Please find all lines containing "wall" in the listing below and copy them.

• _Dataset entries_:
-- -- --
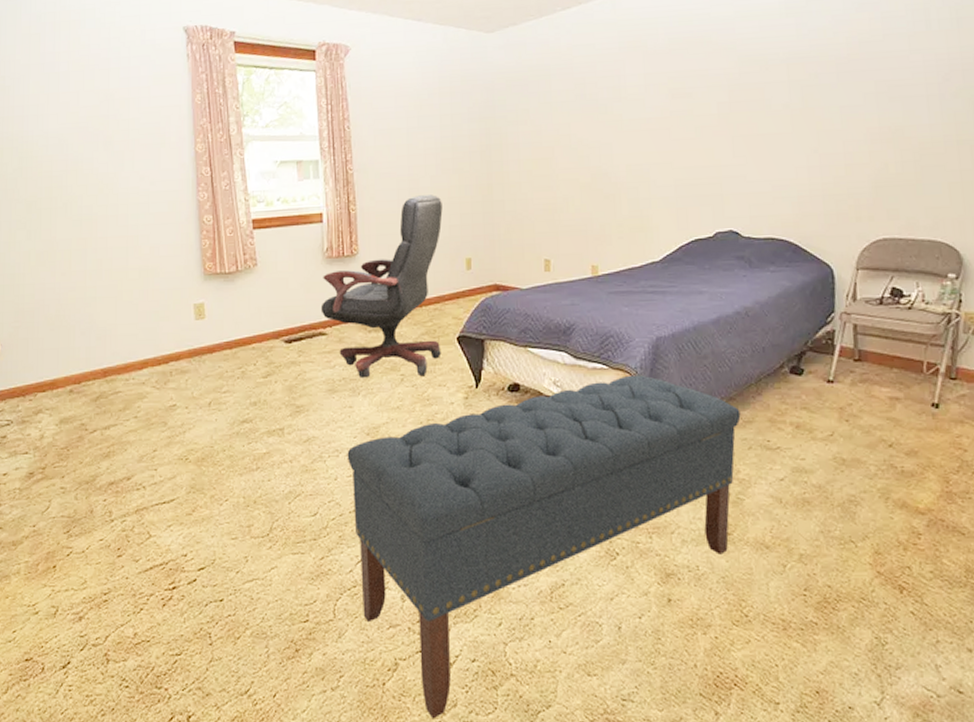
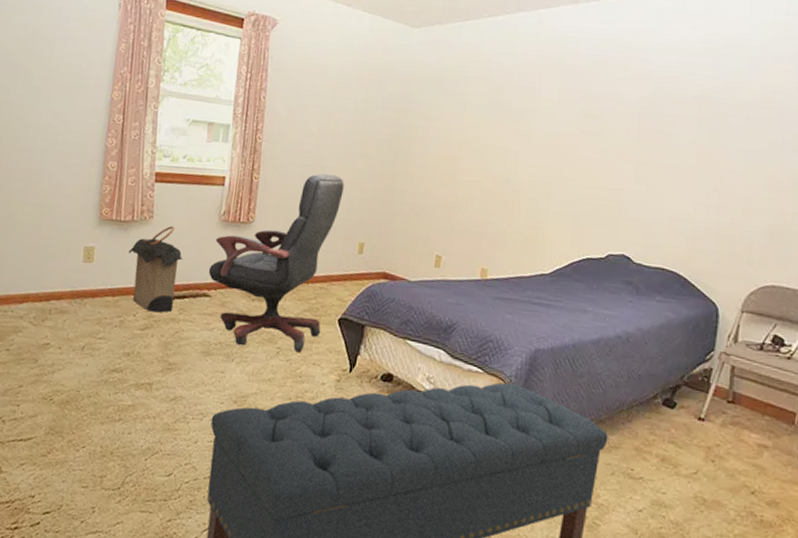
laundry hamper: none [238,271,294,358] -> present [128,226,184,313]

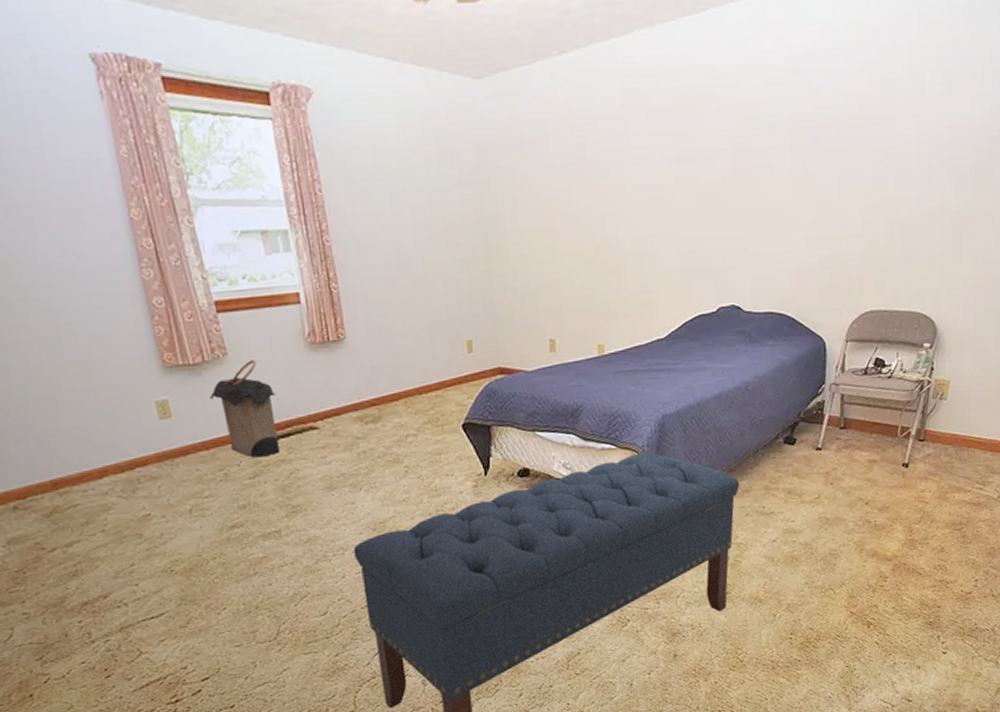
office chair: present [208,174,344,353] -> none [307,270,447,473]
-- -- --
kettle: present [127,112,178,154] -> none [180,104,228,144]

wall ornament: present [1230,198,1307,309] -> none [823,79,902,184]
-- -- --
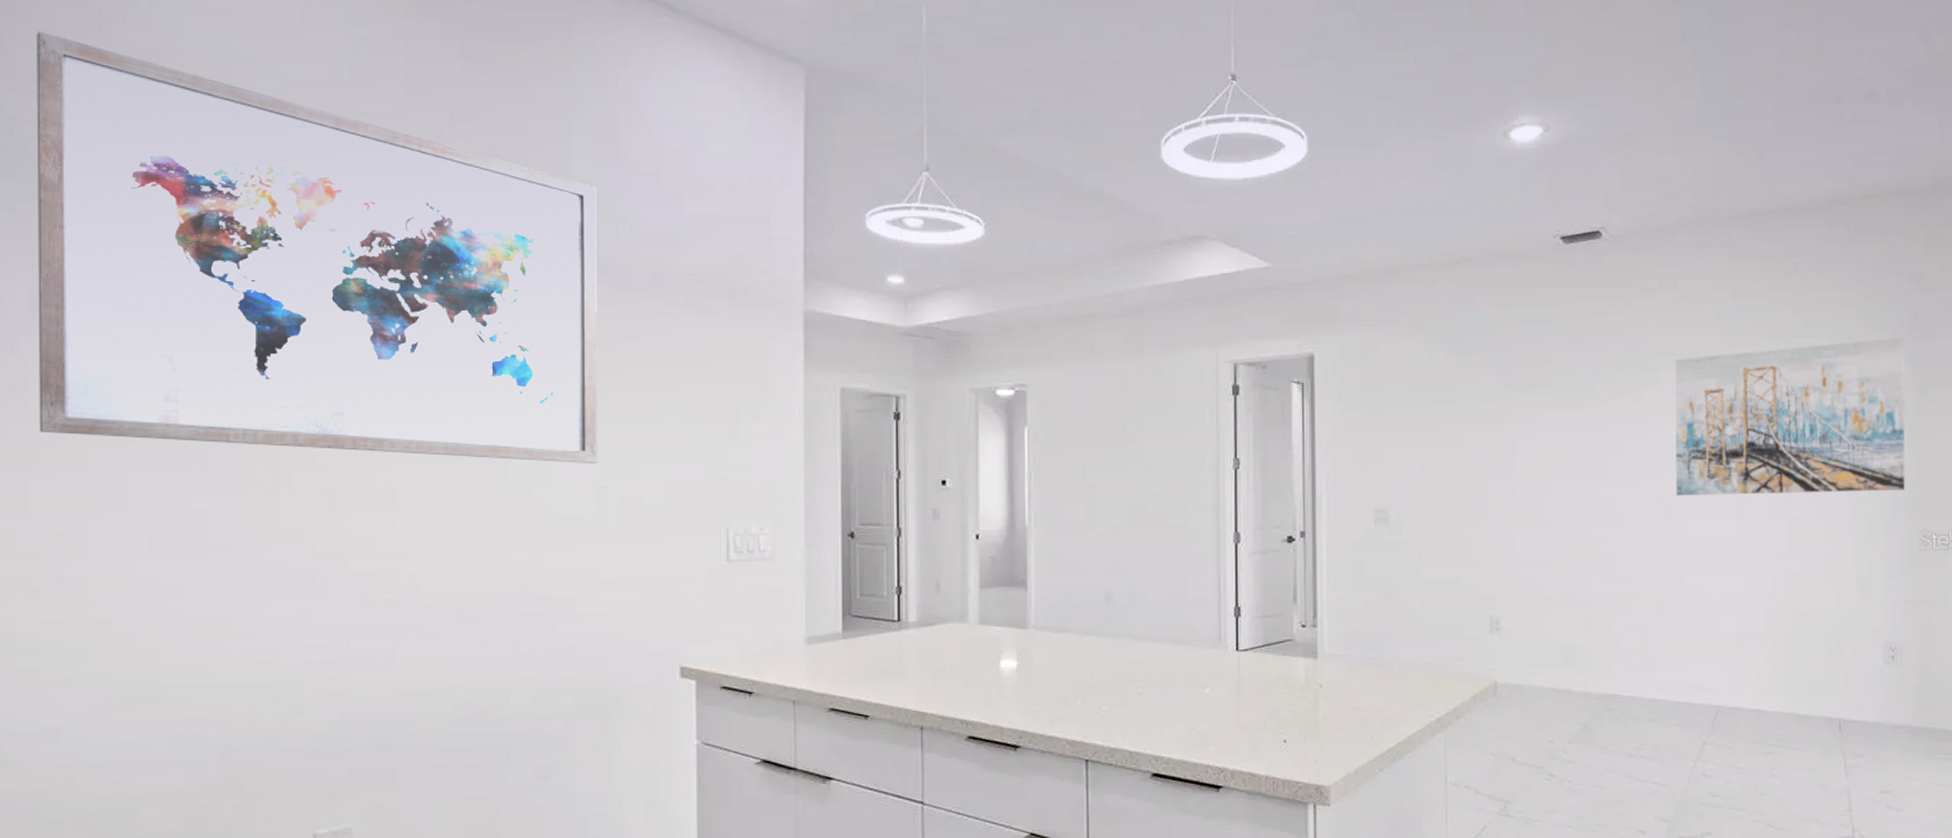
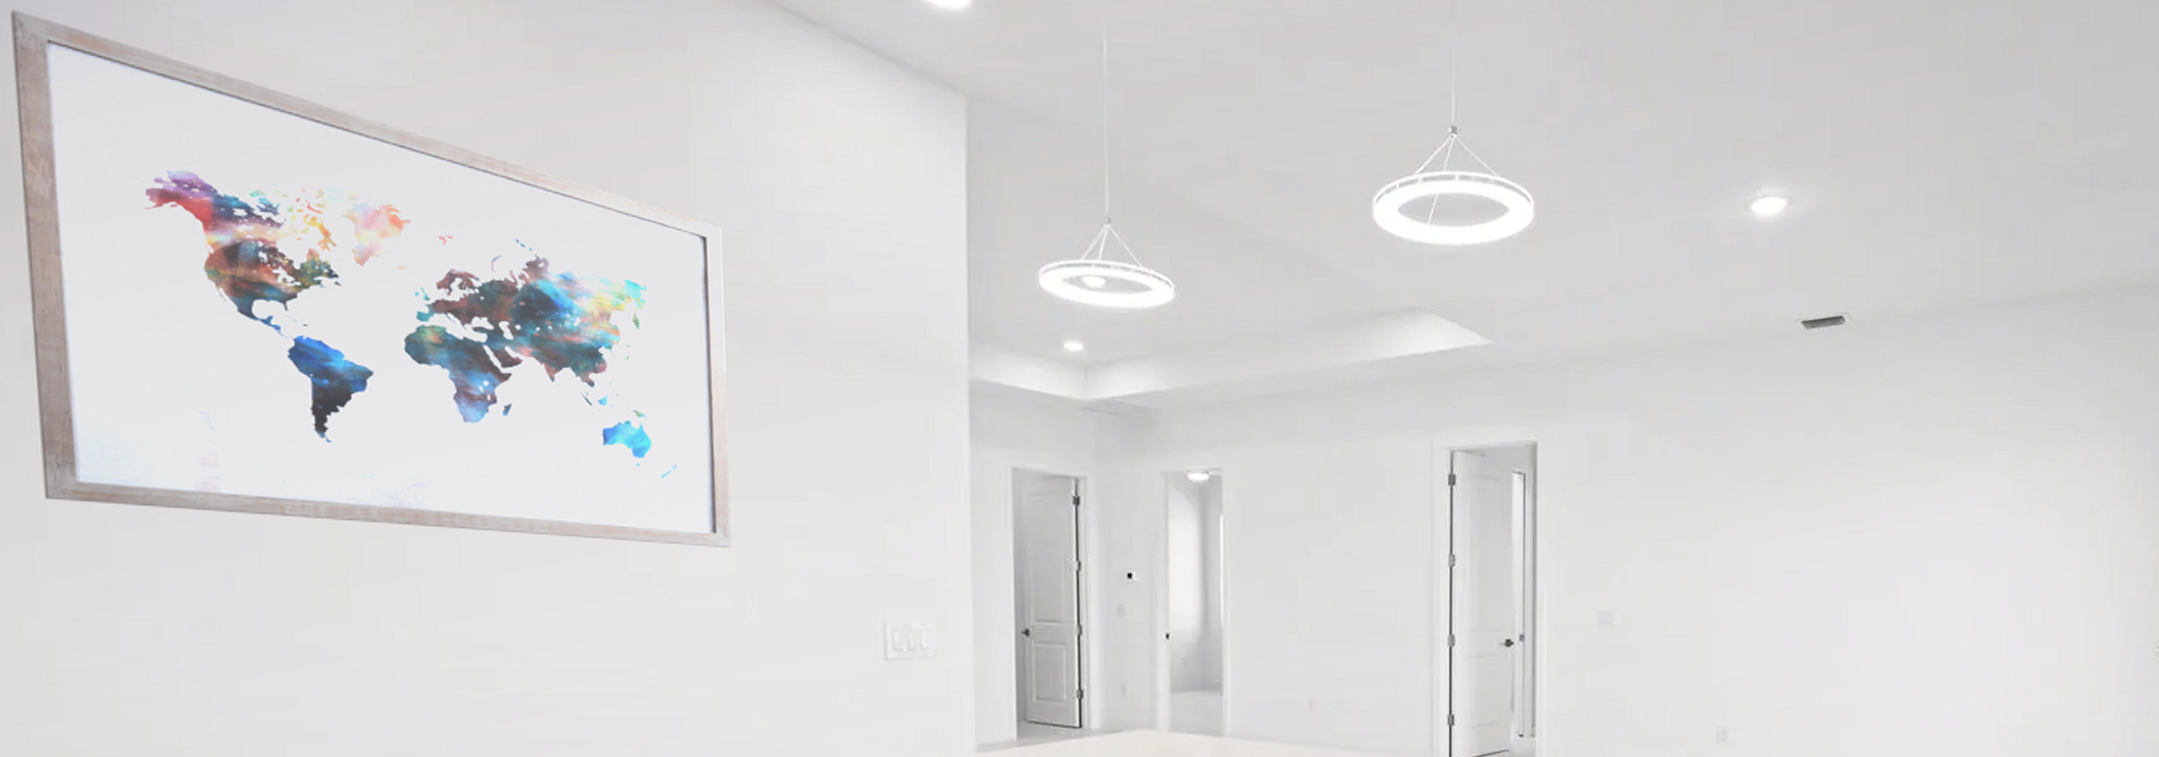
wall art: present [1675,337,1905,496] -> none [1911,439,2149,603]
-- -- --
• _Exercise result_:
wall ornament: present [1230,198,1307,309] -> none [823,79,902,184]
wall art: present [1675,337,1905,496] -> none [1911,439,2149,603]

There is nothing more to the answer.